I spent time in face-to-face with animal skeletons and human foeti.
I was allowed to access anatomical collections as part of my master's thesis in fine art. The connection between artists and anatomy has deep roots in my country. Sculptures of human bodies outside, in public spaces, were part of my everyday experience. I drew skeletons of elephants, dolphins, and people. I was not searching to acquire the skills to reproduce these shapes. I was trying to activate a creative process. Under the skin, some animal bones are so similar between different species to appear like patterns. The patterns seem to show an order behind them, a set of rules. Indeed you can find biological laws. However, the evident connection between the body and a set of rules is in the laws of society. Bridging these realms, I started to create artwork on how the communities ruled the body's movement through the idea of imprisonment, the ordinary way to move around the city walking, or the use of less-lethal weapons to contain violent acts. Then I worked on how Internet technologies and digital communities deal with violence through search engines and social networking.
To me, the author plays a relevant role in the creative process. As an artist, my intention is key to interpreting my artwork. However, since the work intersects the history of art and the present situation, its meaning is multi-faced, not only shaped by my intentions. I take care of the sensuousness of the work, particularly the visual and sound side, producing original sounds by open-source software and programming languages. However, the main idea behind the artwork is paramount. I love to dig deep and develop theoretical research.

- ASSIGNED TASK
Decide whether each of the following statements agrees with the artist's statement, and answer yes or no, quoting the exact words of the text that settle it. 1. The writer drew skeletons of elephants, dolphins, and people. 2. The writer drew the skeletons in order to gain the skill of reproducing their shapes. 3. The writer makes original sounds using proprietary software.

(Collected data)

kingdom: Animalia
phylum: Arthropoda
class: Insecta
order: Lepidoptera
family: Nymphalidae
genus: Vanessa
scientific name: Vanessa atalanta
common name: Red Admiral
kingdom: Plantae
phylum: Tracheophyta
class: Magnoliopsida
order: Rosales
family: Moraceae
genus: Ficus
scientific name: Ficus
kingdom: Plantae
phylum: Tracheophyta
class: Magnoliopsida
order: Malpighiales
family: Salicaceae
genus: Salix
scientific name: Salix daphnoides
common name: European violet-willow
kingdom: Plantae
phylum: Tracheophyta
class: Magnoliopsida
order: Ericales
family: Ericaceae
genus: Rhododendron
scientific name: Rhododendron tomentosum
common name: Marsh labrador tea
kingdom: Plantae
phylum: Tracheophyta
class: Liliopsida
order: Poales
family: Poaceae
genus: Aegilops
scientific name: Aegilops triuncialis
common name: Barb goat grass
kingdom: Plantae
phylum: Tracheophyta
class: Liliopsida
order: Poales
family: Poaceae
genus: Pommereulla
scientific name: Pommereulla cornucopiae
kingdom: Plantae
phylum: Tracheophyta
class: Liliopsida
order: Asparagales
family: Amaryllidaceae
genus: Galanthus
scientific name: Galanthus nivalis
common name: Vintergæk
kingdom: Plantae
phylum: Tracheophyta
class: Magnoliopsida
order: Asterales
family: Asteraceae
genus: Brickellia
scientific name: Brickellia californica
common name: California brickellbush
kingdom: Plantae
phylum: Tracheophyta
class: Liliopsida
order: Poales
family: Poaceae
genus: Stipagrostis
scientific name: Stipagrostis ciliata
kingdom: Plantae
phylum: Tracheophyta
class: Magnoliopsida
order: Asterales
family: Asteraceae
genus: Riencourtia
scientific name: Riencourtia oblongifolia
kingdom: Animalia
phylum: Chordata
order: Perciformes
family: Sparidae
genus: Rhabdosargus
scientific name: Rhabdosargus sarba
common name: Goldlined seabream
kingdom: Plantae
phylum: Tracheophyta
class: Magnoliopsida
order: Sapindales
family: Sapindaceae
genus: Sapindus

- WRITTEN RESPONSE
1. Yes: "I drew skeletons of elephants, dolphins, and people."
2. No: "I was not searching to acquire the skills to reproduce these shapes."
3. No: "producing original sounds by open-source software and programming languages."